Rob Ickes and Trey Hensley (9:45 p.m., Festival Stage)
Before Rob Ickes and Trey Hensley decided to establish their musical partnership, both performers already had carved out impressive niches as artists. In Nashville, Ickes, a consummate touring and sessions musician, has been the master of the dobro (resophonic) guitar – taking the honors as Dobro Player of the Year 15 times from the International Bluegrass Music Association. He also was a founding member of the Blue Highway bluegrass band for more than two decades.
Meanwhile, Trey Hensley’s reputation as a vocalist with a versatile baritone range and songwriter reached deep into the industry but it also matched up with how strong and diverse his instrumental chops are – blues, rhythm and blues and western swing on acoustic and electric guitar, most specifically. At the age of 11, Hensley, who grew up in eastern Tennessee, was asked by Marty Stuart to play with him and Earl Scruggs at the home temple of acoustic and bluegrass music, the Grand Ole Opry.
Several years ago, Ickes and Hensley, who had just moved to Nashville, met at a jam session party featuring many of the city’s best musicians. Hensley brought along acoustic and electric guitars. “There was an uptempo song and he just crushed it,” Ickes says in an interview with The Utah Review, which included Hensley. “I said to myself, ‘Holy crap! It’s good.’”
Everything fell smoothly and naturally into place, as both musicians decided initially to take on a side project. “The crowd response was good and it really was a no-brainer,” Hensley says. “We were on the same page and we could be honest with each other when deciding what would work or wouldn’t in a song. It’s been really fun for both us. OOur performances are relaxed and we really enjoy the adrenaline.”

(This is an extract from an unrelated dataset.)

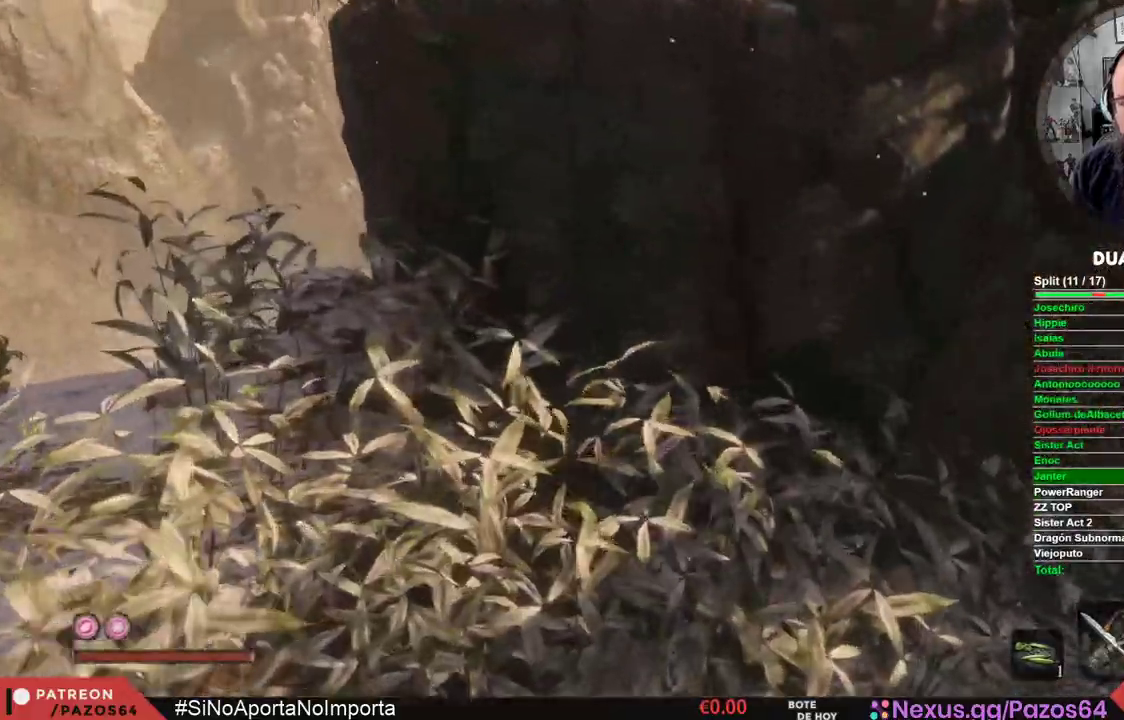
{"buttons": ["A"], "left_stick": "up", "right_stick": "center", "events": [[83, "A", "up"], [200, "A", "down"]]}
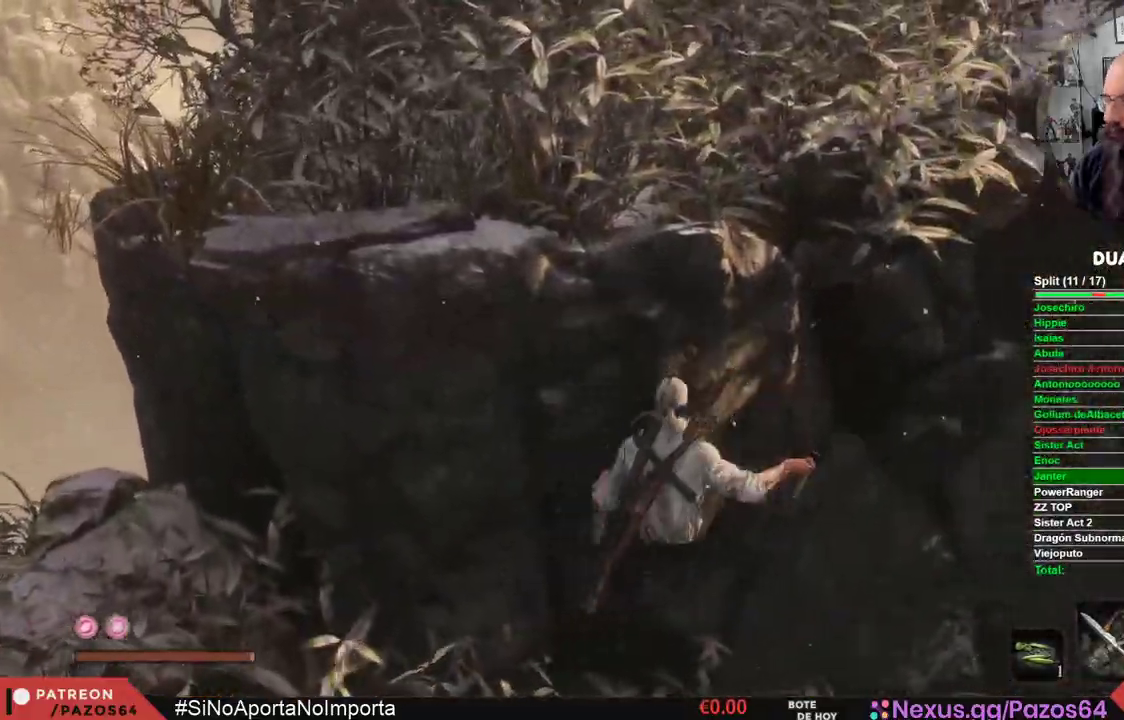
{"buttons": ["A"], "left_stick": "up", "right_stick": "center", "events": []}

It is a master case study of synergy. Since the collaboration began in 2015, the duo has recorded two albums, played on other major recordings, and have toured Europe four times along with many U.S. festivals. And, crowds respond to the constant, visible musical kinetic vibe of their performances. “Trust is really important when any group plays on stage but knowing that we’re always on the same page, we can throw that energy to the audience nonstop,” Ickes adds. “This also means we can improvise so we never feel like we’re playing the exact same thing every time ” Earlier this month, Ickes and Hensley played at the arts and music festival in Pagosa Springs, Colorado. “Late Friday, we played a smaller stage and it felt super relaxed,” Ickes says. “And, then on Saturday, we played on the main stage and did our rock ‘n’ roll show and there were five standing ovation.”
Also on various stages:
The Park Stage opens at noon with The Sardines, followed by Herban Empire (1:15 p.m.), Sister Wives (2:30 p.m.), Blues on First (3:45 p.m.), The Jackson Jills (5 p.m.) Kate MacLeod-Utah Music Review (6:15 p.m.) and Mokie (7:30 p.m.), one of Utah’s best known tribute bands which performs the songs of The Grateful Dead.
Mary Kaye (noon) opens The Garden Stage lineup, followed by The Slickrock Stranger (1:15 p.m.), Earthestra (2:30 p.m.), QuicksandSoup (4 p.m.), Susan Bush (5:15 p.m.), Peter Breinholt (6:30 p.m.), The Grey Hounds (8 p.m.) and Tycoon Machete (9:30 p.m.).
The Pizzicato Strings will perform at 2 p.m. and 4 p.m. in the Kids’ Art Yard.